Figure 3.Tissue regulation of AS is dominated by neural and muscle. (A) Heatmap and hierarchical clustering of highly regulated AS events (standard deviation of PSIs across samples higher than 20) in widely expressed human genes (events with sufficient read coverage in at least 40 samples). Samples with >80% missing values (i.e., events with read coverage below VLOW) were discarded. Immune-hem: immune-hematopoietic samples. (B) Bar plots showing the number of exons with increased PSI in a specific tissue compared to all other tissue types. (Early Dev) early embryonic stages in mouse (from oocyte to eight-cell stage) and chicken (from Stage X to HH6). (C) RT-PCR validations and corresponding VastDB RNA-seq PSI estimates for exons in Clasp2 (neural, increased PSI) and 1700106N22Rik (testis, decreased PSI).
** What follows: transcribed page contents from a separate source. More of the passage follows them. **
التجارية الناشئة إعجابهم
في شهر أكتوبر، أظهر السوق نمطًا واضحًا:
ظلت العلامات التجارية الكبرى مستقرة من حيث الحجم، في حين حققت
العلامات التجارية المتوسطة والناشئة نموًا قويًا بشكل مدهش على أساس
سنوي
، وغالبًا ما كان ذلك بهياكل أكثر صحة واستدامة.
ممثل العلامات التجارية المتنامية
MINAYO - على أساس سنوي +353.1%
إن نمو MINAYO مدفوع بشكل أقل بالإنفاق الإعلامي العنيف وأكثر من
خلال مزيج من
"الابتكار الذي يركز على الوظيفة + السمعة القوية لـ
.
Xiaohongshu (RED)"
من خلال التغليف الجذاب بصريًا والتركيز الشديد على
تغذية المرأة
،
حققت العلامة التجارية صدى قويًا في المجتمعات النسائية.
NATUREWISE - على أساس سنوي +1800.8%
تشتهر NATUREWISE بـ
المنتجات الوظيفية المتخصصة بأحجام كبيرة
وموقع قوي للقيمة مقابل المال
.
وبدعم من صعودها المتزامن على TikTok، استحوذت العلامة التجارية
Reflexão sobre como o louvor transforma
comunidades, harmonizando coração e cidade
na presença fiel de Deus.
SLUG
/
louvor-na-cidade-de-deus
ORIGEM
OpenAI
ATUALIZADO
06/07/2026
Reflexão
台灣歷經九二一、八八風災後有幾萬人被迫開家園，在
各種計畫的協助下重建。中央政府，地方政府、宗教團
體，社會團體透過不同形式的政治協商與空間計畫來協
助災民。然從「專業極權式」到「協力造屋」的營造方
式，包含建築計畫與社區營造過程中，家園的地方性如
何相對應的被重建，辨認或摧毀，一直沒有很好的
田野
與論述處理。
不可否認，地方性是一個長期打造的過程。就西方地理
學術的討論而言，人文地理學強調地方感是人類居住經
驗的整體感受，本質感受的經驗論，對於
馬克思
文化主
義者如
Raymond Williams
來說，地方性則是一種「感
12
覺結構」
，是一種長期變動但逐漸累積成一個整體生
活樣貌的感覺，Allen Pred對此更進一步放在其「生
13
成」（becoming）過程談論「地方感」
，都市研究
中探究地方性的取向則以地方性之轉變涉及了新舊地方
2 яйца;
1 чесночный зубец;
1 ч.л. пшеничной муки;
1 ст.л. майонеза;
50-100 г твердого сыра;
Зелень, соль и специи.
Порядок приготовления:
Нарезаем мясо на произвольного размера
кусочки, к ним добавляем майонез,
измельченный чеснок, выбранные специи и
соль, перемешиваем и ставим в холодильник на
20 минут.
Figure 4.Coregulated splicing network reveals two layers of tissue AS regulation. (A,B) Left: Graphical representation of the human splicing networks, highlighting the different exon communities for the first (A) and second (B) layer networks. Right: Plot of the mean absolute Z-score across tissues for each community of the first (A) and second (B) layer human networks. Dominant tissues are highlighted. Communities were named based on dominant tissues, when possible. For simplicity, only communities with 10 or more AS events are displayed. (C) Heatmap showing the percentage of node (exon) overlap between human (y-axes) and mouse (x-axes) communities for the first (left) and second (right) layer networks. P-values correspond to Bonferroni-corrected one-sided Fisher's exact tests. (D) Percentage of edge conservation for each main human community in the mouse network, for the first (left) and second (right) layer networks, and expected percentage of conservation based on randomized networks of the same size of the tested community. Error bars in controls represent first and third quartiles of the distribution. P-values correspond to permutation tests with 1000 random networks: (***) P-value ≤ 10−3; (**) 10−3 < P-value < 0.01; (*) 0.01 ≤ P-value < 0.05.